◆ What the exercise asks
The line containing "(DAB) staining of" and all lines following it in the listing below are to be reproduced exactly, with no other lines.

== Given data

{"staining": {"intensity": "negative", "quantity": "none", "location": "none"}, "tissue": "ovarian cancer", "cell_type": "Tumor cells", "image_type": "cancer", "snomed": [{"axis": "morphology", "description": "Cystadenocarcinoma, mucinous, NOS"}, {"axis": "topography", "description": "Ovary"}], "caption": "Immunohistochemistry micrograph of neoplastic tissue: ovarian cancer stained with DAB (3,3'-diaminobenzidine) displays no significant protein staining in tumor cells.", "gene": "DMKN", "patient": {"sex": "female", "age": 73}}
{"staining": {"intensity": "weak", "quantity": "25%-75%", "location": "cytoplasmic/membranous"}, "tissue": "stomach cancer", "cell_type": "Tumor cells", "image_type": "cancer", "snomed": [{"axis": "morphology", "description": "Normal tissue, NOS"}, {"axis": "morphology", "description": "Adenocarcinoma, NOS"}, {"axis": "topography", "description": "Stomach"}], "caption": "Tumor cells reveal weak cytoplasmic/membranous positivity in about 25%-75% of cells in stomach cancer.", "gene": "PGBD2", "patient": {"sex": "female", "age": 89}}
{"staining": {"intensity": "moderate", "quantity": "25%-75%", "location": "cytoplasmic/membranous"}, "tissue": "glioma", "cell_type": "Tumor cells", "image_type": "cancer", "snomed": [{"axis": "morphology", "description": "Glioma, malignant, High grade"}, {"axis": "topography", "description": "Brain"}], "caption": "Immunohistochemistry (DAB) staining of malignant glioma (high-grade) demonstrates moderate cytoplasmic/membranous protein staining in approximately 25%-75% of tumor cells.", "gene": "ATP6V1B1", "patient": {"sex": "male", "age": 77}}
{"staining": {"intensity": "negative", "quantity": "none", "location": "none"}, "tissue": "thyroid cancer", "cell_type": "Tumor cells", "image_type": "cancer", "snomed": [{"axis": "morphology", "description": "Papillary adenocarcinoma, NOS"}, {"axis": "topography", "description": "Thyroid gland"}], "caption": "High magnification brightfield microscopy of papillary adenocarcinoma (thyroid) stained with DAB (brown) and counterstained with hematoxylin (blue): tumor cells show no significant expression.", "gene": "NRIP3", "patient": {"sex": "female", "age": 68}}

====

◆ Exercise answer
{"staining": {"intensity": "moderate", "quantity": "25%-75%", "location": "cytoplasmic/membranous"}, "tissue": "glioma", "cell_type": "Tumor cells", "image_type": "cancer", "snomed": [{"axis": "morphology", "description": "Glioma, malignant, High grade"}, {"axis": "topography", "description": "Brain"}], "caption": "Immunohistochemistry (DAB) staining of malignant glioma (high-grade) demonstrates moderate cytoplasmic/membranous protein staining in approximately 25%-75% of tumor cells.", "gene": "ATP6V1B1", "patient": {"sex": "male", "age": 77}}
{"staining": {"intensity": "negative", "quantity": "none", "location": "none"}, "tissue": "thyroid cancer", "cell_type": "Tumor cells", "image_type": "cancer", "snomed": [{"axis": "morphology", "description": "Papillary adenocarcinoma, NOS"}, {"axis": "topography", "description": "Thyroid gland"}], "caption": "High magnification brightfield microscopy of papillary adenocarcinoma (thyroid) stained with DAB (brown) and counterstained with hematoxylin (blue): tumor cells show no significant expression.", "gene": "NRIP3", "patient": {"sex": "female", "age": 68}}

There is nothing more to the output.